Un buen comienzo es seguir los pasos de Habermas y su ética comunicativa, del cual este blog de correspondencias es ciertamente un peldaño. Hoy más que nunca es importante otorgar espacios para el debate y el intercambio (de ideas, impresiones, identidades, malestares, propuestas etc.) que se alejen del espejismo consumista que son las redes sociales. Este intercambio de experiencias y pensamientos es lo que permite a las personas percibir lo que Antonio Tabucchi llamaba "confederaciones de almas", la realidad de que no somos seres unitarios, y por lo tanto tampoco lo han de ser las estructuras que creamos o las ideologías que seguimos.

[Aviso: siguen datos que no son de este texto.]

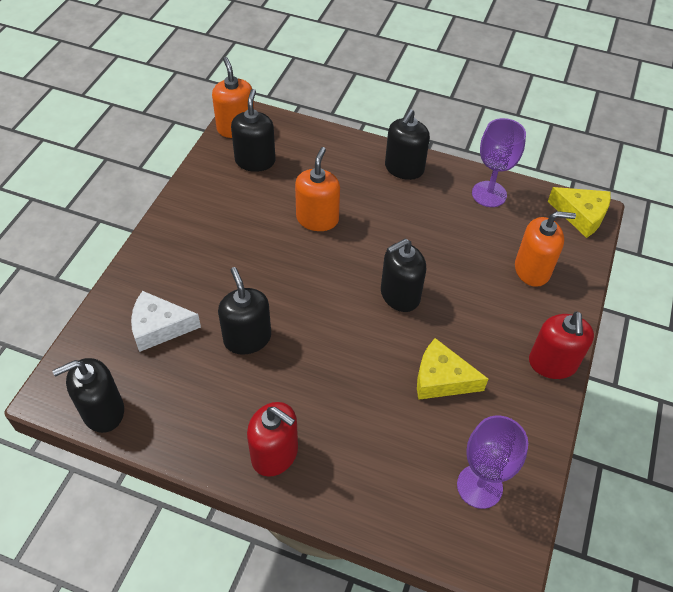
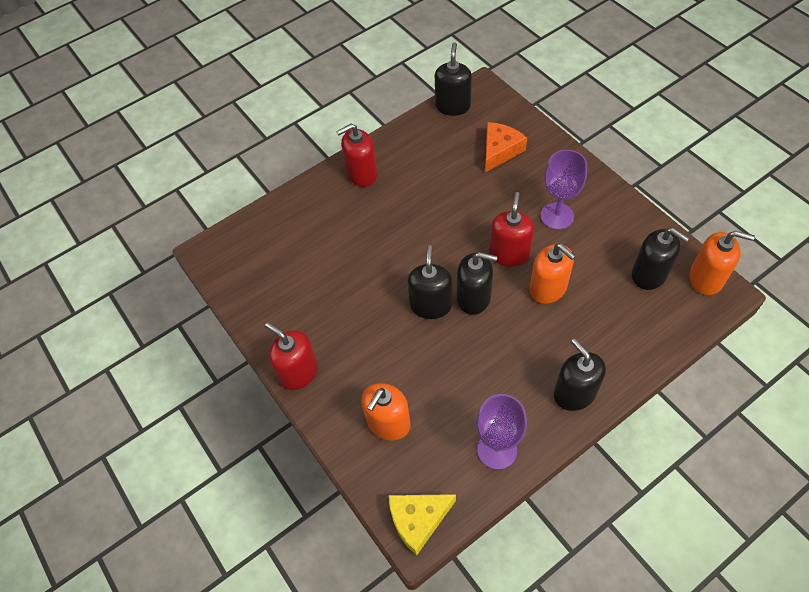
camera: 130 degrees right, 5 degrees up
white cheese [131,291,201,352] -> orange cheese [485,122,527,172]
black soap dispenser [218,267,271,355] -> black soap dispenser moved to [457,252,497,315]
yellow cheese [417,338,488,400] -> none
purple goblet [457,416,528,509] -> purple goblet moved to [541,150,587,230]
none -> red soap dispenser [489,192,534,267]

Es un empresa difícil, pero una población liberada de dogmatismos y fanatismos es vital para construir un futuro saludable. Con ello en mente, crear esferas públicas de intercambio alejadas de las garras del consumismo y los aparatos políticos es un comienzo necesario. Ya lo dijo nuestro querido Machado; "Caminante, no hay camino, se hace camino al andar".

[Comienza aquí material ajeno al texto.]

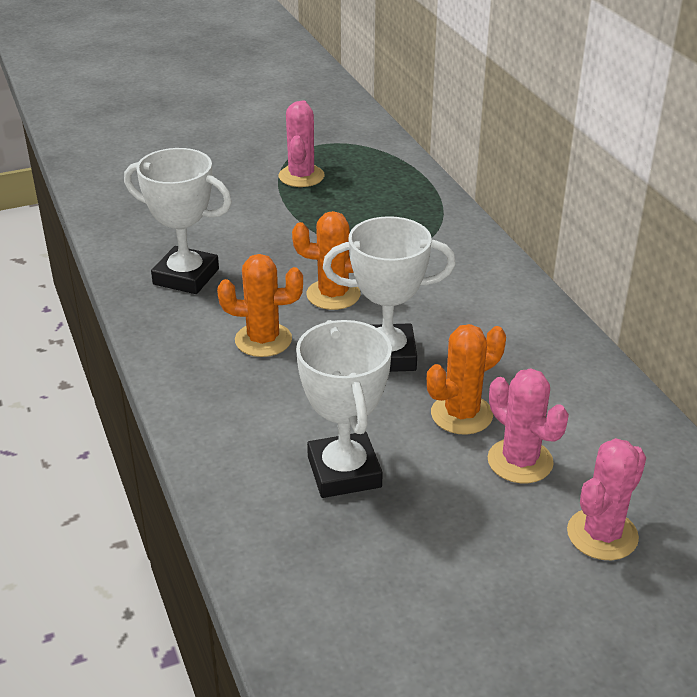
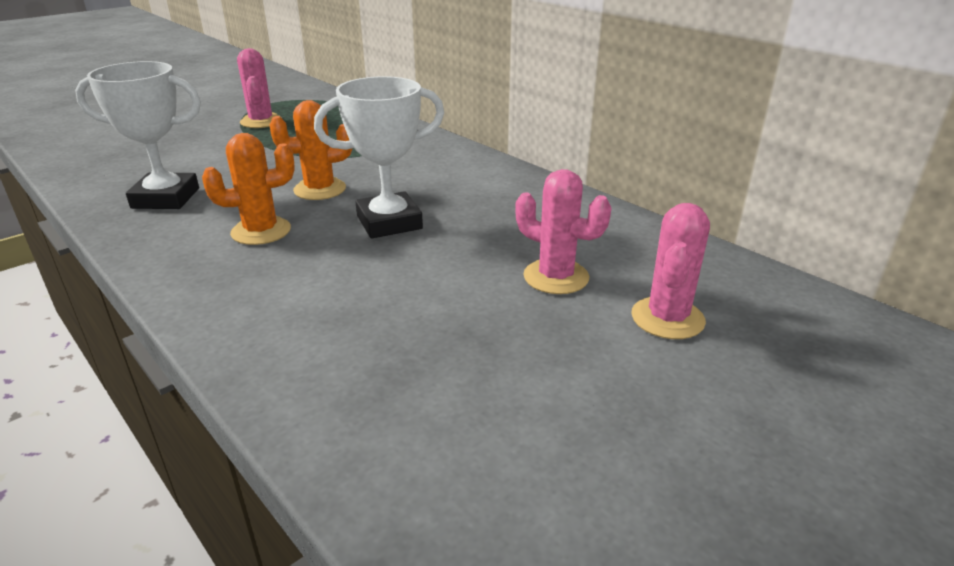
camera: 20 degrees left, 5 degrees down
white trophy [296,320,392,498] -> none
orange cactus [427,324,506,435] -> none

Interesantes y necesarias las teclas que tocas en tu artículo. Y estando de acuerdo con lo expuesto y gratamente sorprendida de encontrar estas líneas, sólo comentar que choca con el espíritu y objetivo de la carta esta expresión tan manida e interpretable "al amparo de una ideología hiperconservadora maquillada de liberalismo", así como el entrecomillado de Catalunya y España.